Steatohepatitis: viral microbiota also involved

Changes to the intestinal microbiota have been linked to the severity of non-alcoholic steatohepatitis (NASH). However, the studies in question were limited to bacterial dysbioses, with patients’ viral microbiota having received little attention. Hence this prospective, cross-sectional and observational study on the links between the characteristics of the intestinal virome and the different histological stages of the disease. To this end, the researchers sequenced the metagenome of stool viruses in 73 NASH patients at various stages of the disease and of those in 22 control subjects. Patients with a high NAS score and advanced fibrosis are at increased risk of disease progression, carcinoma, and death.

Severity associated with viral diversity

Compared to the 29 NASH patients with a low histological score (NAS 0-4) or the control subjects, the 44 patients with a high NAS score (5-8) or cirrhosis showed:

- a significant loss of intestinal viral diversity

- a significant reduction in the proportion of bacteriophages (sidenote: Bacteriophage Virus that specifically targets and infects bacteria Scitable by Nature education_2014. Bacteriophage definition )  compared to other types of intestinal viruses, which was even more pronounced in patients using PPIs (proton-pump inhibitors).

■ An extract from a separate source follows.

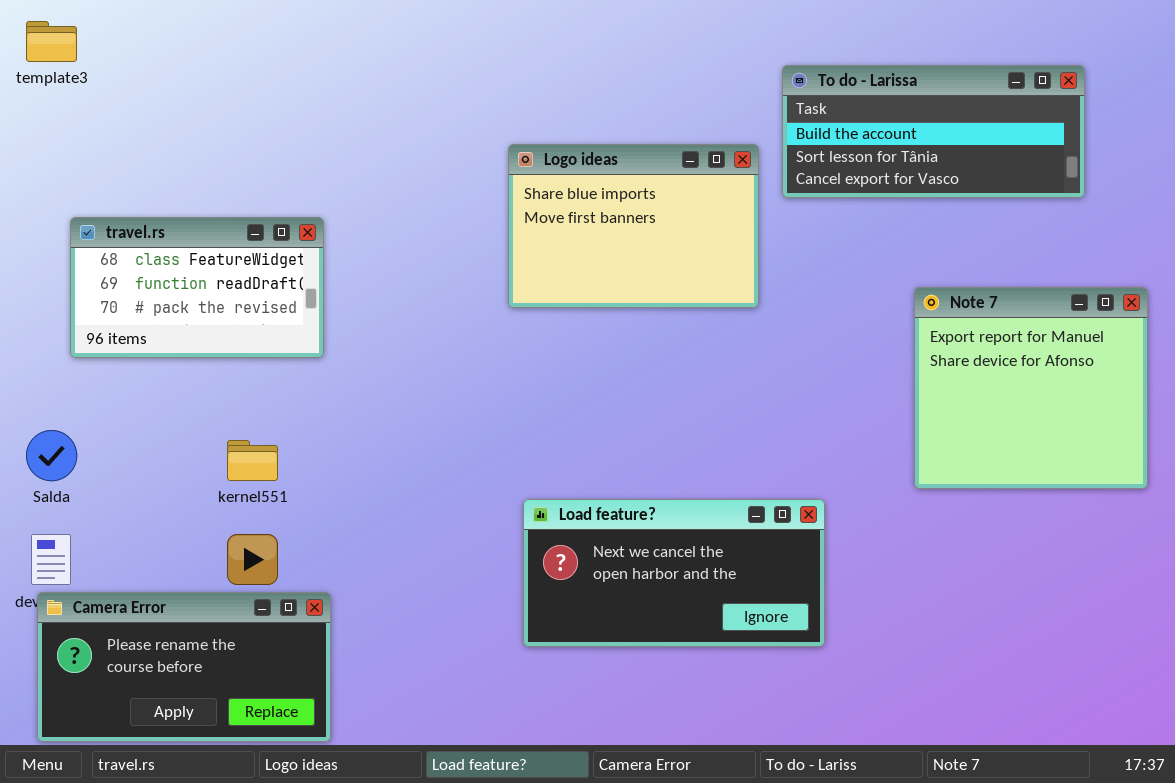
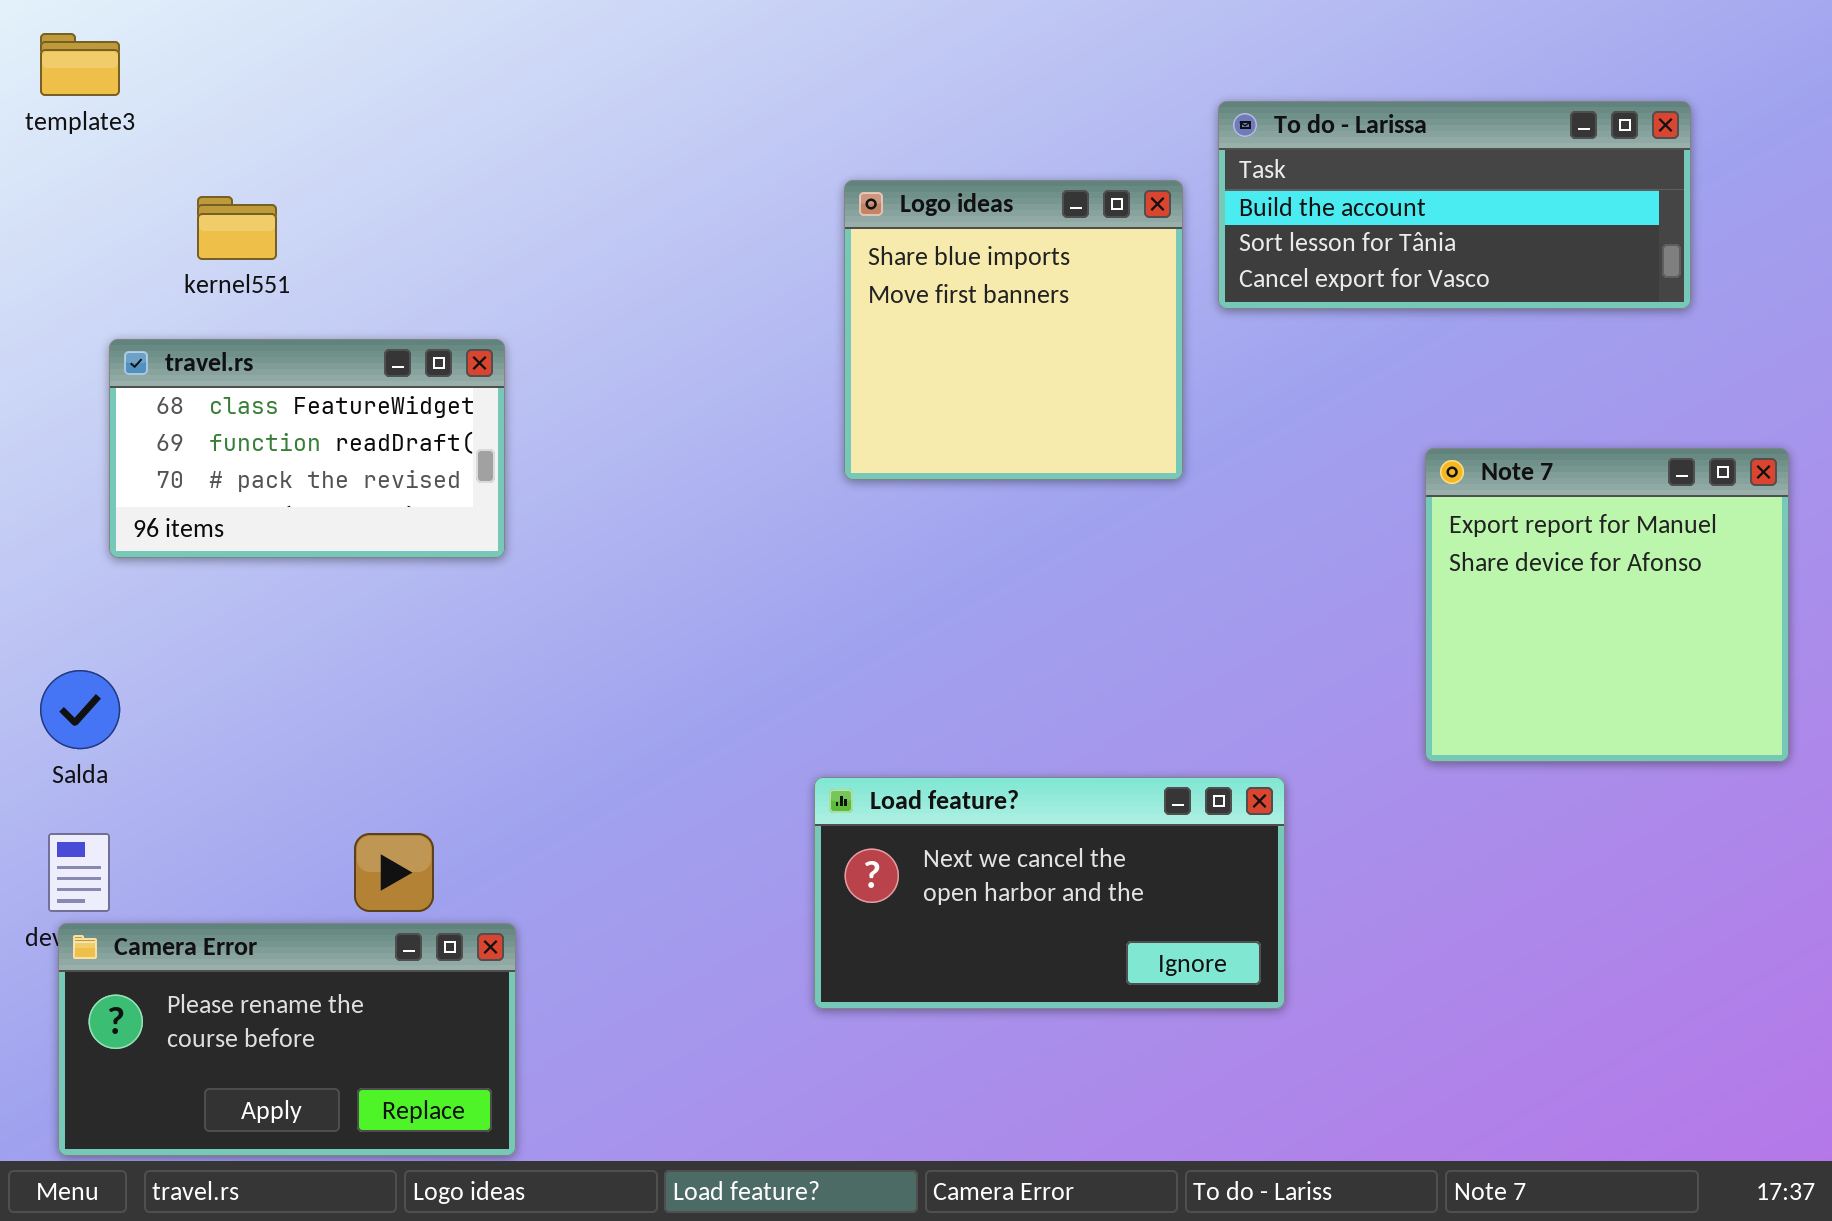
Logo ideas: [508,144,759,308] -> [844,180,1183,480], resized
kernel551: [227,440,278,481] -> [197,196,277,260], moved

In addition, the severity of fibrosis increased with viral dysbiosis.

Cause or consequence?

Therefore, two NASH severity markers (NAS score and fibrosis) were associated with significant decreases in viral diversity and bacteriophage abundance. However, these links were merely correlative, with further studies required to determine whether viral dysbiosis is a cause or consequence of NASH and to understand the mechanisms involved. The virome may directly affect the host by triggering an immune response and/or influence the bacterial microbiota, with an increase in certain Lactococcal phages (common in the most severe cases) and Bacteroides spp. associated with a decrease in these bacteria.

A predictive model?

The second step consisted of building a model that included a viral diversity index and simple clinical variables (age, platelet level, etc.), which was able to identify:

- patients with severe forms, with a reliability of 0.95

- F2-F4 stage fibroses, with a reliability of 0.88

The addition of viral diversity data significantly improved the models, compared to those based solely on clinical parameters or bacterial diversity–two criteria on which another team recently based their diagnosis of liver cirrhosis and distinguished it from fibrosis. Therefore, instead of carrying out highly invasive biopsies, it may be possible to identify patients at risk of NASH (as well as therapeutic targets) by analyzing fecal viromes.